Other than having a few freshly renovated and theoretically exciting residential and commercial zones, downtown LA is largely wrought with abandoned warehouses, condemned apartment buildings, and empty theatres. Fortunately, gentrification – one of those things which, apparently, white people like – has sparked what is now considered the second era of active redevelopment since the city's short-lived attempt in the 1980s.

So here’s the big news: A couple weeks ago, plans were approved for redevelopment of the Wilshire Grand Hotel on Figueroa and Wilshire Boulevard. The project – whose profile resonates with those of New York’s Bank of America building and yet-to-be Freedom Towers (following the newest, coolest trend of shiny glass skyscrapers in modern architecture) – is one of many current, billion-dollar, years-in-the-making proposals to revamp a ghostly downtown. The new hotel and office building will splatter the skyline with repulsively bright digital lights smeared across its facades, depicting either over-sized advertisements or dynamic images of nature.


Suggestions for the LED light display (again, not mine).
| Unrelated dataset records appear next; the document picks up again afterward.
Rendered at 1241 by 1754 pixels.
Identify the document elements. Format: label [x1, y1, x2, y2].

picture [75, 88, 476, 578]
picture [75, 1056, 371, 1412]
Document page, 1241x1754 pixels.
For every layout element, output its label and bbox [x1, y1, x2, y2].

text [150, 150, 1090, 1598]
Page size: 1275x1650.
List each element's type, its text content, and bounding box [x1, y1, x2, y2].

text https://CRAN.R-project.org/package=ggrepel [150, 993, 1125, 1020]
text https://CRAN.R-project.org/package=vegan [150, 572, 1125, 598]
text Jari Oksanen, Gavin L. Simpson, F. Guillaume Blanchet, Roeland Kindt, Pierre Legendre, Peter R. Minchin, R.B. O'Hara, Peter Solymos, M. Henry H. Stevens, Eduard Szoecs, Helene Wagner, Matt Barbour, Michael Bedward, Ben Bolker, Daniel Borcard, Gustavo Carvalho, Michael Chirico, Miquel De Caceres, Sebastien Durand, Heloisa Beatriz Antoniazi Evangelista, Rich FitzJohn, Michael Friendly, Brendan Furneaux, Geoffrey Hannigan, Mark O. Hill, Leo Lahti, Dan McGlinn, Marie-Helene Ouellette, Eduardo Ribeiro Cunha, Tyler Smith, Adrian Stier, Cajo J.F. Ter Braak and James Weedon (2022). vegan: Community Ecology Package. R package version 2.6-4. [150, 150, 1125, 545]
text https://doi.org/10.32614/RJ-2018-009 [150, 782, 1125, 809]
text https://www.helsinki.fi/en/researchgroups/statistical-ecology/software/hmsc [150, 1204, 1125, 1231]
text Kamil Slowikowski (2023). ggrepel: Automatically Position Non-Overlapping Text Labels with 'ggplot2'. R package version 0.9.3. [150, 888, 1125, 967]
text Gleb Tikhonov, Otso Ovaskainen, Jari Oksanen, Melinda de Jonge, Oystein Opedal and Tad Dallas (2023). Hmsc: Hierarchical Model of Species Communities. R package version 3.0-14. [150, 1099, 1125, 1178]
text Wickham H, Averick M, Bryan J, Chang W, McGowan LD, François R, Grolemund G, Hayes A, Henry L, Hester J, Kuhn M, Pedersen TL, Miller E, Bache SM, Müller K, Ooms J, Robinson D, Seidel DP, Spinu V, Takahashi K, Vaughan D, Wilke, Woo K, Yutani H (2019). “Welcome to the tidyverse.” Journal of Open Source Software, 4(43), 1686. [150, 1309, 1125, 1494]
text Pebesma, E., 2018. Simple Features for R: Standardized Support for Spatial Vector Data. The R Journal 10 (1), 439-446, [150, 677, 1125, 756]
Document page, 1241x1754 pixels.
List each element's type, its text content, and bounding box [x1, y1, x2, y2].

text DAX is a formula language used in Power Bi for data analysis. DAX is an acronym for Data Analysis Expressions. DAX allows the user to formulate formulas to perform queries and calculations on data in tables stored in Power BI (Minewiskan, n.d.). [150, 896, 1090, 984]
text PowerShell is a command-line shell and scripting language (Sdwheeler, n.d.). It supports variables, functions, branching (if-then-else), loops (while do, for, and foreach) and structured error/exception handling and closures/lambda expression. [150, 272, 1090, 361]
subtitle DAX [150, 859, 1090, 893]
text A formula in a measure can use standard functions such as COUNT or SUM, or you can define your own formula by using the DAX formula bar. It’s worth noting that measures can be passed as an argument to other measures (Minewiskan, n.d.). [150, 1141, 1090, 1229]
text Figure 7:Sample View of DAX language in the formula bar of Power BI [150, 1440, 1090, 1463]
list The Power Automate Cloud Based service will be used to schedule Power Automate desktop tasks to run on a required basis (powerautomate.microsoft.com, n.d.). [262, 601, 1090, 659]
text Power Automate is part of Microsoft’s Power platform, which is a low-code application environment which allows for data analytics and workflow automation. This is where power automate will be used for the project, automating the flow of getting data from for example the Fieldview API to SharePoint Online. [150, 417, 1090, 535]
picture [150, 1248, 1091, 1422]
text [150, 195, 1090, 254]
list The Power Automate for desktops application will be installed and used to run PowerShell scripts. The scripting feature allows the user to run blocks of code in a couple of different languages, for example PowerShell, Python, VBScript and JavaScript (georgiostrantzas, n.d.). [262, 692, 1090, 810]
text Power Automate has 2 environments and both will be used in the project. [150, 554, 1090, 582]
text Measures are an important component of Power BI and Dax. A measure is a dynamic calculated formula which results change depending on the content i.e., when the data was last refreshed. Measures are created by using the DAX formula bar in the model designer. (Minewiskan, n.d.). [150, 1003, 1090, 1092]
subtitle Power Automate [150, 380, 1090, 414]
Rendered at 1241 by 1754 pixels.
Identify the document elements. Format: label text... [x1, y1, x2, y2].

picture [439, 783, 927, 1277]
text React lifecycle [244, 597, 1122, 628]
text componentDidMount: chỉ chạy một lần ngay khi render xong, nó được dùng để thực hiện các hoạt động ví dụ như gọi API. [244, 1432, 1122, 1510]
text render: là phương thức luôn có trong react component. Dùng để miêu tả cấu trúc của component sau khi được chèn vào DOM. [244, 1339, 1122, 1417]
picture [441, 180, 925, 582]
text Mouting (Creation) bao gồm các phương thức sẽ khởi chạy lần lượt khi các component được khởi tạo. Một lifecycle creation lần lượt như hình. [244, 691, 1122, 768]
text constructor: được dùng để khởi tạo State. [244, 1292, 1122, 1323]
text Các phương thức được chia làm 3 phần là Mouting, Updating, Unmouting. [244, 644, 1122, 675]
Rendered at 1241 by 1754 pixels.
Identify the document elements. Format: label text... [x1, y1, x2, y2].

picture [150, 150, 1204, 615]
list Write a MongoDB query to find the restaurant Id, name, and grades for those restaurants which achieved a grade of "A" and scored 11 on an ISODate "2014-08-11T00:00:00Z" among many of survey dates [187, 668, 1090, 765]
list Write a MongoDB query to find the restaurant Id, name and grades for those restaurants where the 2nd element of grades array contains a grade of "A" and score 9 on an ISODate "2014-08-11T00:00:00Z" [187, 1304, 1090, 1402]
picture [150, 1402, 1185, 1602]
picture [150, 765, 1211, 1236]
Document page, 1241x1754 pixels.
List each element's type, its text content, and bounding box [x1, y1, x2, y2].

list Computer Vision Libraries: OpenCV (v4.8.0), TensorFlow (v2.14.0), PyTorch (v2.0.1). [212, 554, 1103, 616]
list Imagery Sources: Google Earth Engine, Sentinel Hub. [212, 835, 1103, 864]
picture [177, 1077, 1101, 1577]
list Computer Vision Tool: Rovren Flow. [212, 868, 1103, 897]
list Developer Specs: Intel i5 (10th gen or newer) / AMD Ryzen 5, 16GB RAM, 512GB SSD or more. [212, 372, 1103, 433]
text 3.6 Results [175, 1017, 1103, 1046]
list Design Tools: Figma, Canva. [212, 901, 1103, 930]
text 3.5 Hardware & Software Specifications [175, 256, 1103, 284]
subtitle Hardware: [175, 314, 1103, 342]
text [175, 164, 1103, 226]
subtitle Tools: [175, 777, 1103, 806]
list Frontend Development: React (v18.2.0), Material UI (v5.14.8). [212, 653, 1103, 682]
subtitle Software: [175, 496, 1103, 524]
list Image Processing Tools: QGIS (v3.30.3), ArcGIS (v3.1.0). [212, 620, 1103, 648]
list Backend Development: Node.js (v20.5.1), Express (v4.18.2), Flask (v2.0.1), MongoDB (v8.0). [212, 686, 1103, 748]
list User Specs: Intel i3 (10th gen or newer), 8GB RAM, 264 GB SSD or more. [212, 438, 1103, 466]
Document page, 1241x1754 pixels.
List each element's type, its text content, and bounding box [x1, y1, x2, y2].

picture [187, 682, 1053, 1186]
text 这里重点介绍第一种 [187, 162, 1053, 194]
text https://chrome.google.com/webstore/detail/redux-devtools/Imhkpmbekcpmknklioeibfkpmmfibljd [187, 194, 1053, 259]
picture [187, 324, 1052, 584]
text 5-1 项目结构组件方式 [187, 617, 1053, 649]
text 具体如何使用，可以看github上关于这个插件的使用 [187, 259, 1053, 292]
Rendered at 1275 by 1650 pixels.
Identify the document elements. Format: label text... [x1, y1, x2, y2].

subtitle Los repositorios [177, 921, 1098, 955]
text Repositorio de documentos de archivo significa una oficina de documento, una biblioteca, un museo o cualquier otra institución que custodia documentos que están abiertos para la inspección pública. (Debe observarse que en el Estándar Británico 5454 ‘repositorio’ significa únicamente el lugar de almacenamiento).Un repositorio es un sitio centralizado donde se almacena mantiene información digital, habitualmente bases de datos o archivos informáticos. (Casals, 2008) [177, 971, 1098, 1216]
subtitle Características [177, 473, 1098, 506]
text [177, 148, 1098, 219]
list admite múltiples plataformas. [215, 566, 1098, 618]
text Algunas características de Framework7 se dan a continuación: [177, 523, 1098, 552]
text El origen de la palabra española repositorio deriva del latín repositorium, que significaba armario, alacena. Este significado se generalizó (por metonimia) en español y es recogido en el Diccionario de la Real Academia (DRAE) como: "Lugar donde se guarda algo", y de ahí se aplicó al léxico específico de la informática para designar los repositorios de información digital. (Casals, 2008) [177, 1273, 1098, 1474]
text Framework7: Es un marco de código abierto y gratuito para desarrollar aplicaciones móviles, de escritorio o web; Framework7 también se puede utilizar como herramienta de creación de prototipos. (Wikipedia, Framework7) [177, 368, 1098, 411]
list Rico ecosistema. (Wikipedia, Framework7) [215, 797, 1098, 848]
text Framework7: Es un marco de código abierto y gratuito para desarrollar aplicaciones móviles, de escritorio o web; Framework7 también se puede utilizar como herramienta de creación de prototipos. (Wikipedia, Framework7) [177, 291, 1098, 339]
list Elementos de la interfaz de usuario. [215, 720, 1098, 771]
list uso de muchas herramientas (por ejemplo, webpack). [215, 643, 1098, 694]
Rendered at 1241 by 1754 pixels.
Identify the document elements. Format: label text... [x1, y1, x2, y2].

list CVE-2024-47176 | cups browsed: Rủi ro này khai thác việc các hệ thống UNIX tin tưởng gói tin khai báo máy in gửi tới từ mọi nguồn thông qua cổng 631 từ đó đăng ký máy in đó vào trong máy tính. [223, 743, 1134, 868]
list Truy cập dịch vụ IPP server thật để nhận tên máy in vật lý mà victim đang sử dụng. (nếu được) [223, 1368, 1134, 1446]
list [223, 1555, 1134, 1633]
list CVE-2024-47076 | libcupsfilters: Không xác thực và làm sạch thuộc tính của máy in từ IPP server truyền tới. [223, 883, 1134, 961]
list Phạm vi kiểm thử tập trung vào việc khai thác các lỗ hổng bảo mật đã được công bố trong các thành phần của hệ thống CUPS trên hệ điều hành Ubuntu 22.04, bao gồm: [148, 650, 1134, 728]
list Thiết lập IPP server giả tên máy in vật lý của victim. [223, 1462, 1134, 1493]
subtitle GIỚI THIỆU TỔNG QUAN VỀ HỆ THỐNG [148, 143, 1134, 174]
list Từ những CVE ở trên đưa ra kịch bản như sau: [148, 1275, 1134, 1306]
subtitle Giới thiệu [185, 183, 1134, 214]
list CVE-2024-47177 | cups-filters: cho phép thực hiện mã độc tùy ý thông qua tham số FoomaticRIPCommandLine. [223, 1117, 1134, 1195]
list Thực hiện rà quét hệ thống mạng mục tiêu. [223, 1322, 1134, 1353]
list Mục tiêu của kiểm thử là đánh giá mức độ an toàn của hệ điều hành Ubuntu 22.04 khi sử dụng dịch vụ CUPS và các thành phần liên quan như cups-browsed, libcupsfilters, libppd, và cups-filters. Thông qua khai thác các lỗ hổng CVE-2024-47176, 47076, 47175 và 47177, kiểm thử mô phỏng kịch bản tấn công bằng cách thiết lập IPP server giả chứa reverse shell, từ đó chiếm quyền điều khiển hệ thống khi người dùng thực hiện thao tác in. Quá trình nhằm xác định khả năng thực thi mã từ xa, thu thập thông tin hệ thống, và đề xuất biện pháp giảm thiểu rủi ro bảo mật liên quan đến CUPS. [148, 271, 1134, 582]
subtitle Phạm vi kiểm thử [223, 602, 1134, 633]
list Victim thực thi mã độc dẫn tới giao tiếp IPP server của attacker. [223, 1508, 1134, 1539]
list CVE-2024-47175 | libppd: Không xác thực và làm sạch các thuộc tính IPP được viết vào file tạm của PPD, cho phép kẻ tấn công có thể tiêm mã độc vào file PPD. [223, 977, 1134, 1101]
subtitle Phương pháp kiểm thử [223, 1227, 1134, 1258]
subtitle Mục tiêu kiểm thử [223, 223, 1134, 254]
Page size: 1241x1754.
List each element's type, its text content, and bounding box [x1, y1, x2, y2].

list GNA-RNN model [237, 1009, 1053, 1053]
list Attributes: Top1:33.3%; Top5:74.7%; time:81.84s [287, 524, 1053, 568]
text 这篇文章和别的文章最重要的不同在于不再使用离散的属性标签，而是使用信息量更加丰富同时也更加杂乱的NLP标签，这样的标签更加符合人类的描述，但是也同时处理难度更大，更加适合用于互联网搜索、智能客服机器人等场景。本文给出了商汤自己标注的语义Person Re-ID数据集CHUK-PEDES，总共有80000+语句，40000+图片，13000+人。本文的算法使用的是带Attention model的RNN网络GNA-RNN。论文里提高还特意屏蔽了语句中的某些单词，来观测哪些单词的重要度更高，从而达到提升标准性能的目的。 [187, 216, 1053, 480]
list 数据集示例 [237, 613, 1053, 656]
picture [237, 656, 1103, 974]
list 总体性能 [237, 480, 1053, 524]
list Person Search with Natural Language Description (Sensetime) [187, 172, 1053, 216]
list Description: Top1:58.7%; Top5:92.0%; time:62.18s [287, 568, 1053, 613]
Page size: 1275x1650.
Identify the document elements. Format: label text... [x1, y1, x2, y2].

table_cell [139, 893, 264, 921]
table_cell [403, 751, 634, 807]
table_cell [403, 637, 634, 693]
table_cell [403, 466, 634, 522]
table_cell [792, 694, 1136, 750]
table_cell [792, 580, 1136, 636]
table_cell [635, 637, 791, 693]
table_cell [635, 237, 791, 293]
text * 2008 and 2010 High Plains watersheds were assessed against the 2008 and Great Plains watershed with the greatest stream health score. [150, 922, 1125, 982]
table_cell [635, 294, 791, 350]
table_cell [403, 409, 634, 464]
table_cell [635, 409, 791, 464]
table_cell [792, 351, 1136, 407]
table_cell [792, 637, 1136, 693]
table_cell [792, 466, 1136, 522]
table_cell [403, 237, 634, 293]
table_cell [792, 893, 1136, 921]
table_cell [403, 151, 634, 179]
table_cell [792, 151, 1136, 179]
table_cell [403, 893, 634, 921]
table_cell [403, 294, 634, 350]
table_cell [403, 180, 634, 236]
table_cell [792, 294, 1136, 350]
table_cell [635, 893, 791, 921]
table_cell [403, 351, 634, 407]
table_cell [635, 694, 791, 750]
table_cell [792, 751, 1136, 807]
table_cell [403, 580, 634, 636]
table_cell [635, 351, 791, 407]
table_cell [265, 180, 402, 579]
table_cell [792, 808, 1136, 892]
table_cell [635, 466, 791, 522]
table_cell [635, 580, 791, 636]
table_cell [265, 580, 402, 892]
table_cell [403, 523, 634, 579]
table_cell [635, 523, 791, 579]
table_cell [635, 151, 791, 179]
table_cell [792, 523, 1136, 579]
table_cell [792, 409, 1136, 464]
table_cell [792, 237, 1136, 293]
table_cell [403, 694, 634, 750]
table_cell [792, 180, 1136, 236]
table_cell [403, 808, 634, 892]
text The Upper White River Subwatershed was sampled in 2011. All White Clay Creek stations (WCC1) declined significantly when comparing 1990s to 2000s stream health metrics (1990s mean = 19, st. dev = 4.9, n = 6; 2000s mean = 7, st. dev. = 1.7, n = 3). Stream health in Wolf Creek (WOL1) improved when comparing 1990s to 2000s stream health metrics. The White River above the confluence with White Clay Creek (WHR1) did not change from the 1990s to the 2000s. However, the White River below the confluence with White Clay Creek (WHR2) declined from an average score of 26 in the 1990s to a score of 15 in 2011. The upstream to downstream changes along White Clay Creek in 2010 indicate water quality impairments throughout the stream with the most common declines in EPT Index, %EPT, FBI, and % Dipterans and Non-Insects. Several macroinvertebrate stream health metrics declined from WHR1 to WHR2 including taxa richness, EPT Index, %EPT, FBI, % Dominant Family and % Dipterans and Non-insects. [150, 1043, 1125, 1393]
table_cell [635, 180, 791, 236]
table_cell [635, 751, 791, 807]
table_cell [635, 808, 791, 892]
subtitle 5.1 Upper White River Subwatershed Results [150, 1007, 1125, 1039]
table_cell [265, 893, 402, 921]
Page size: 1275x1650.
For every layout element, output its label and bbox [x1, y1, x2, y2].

City councilmen call these lights, for no understandable reason, "art" and "culture." The optimistic might call them "lively" and "unique." The rational mind would call them, at best, gaudy eyesores that pose no semblance to art whatsoever. No matter your disposition, in the end, everything in Los Angeles ends up running over-budget and over-due, so I can promise you that by the time these buildings become realities, no one will really care what the lights look like as long as construction is complete.

Of all about which I could have written, why did I choose to feature a currently non-existent, shiny hotel for this inaugural post? Because I wanted to make a potentially relevant, absolutely cliché metaphor about the Wilshire Grand becoming something new, symbolizing what Los Angeles is all about – hope. Hope is that nebulous stuff which thrust our current president into the White House. Hope is that foolishness which emboldens the mediocre to attempt something extraordinary, even if they are destined to fail. But, hope is also that force which causes us to believe in the possibility and the beauty of renewal. To spare you the trouble of reading endless, inspirational rhetoric, and because it is my bedtime, I’ll just end with this: Hope for a better city is what keeps Los Angeles alive and changing every day.

Just kidding. Los Angeles is a mess. But I love it, anyhow.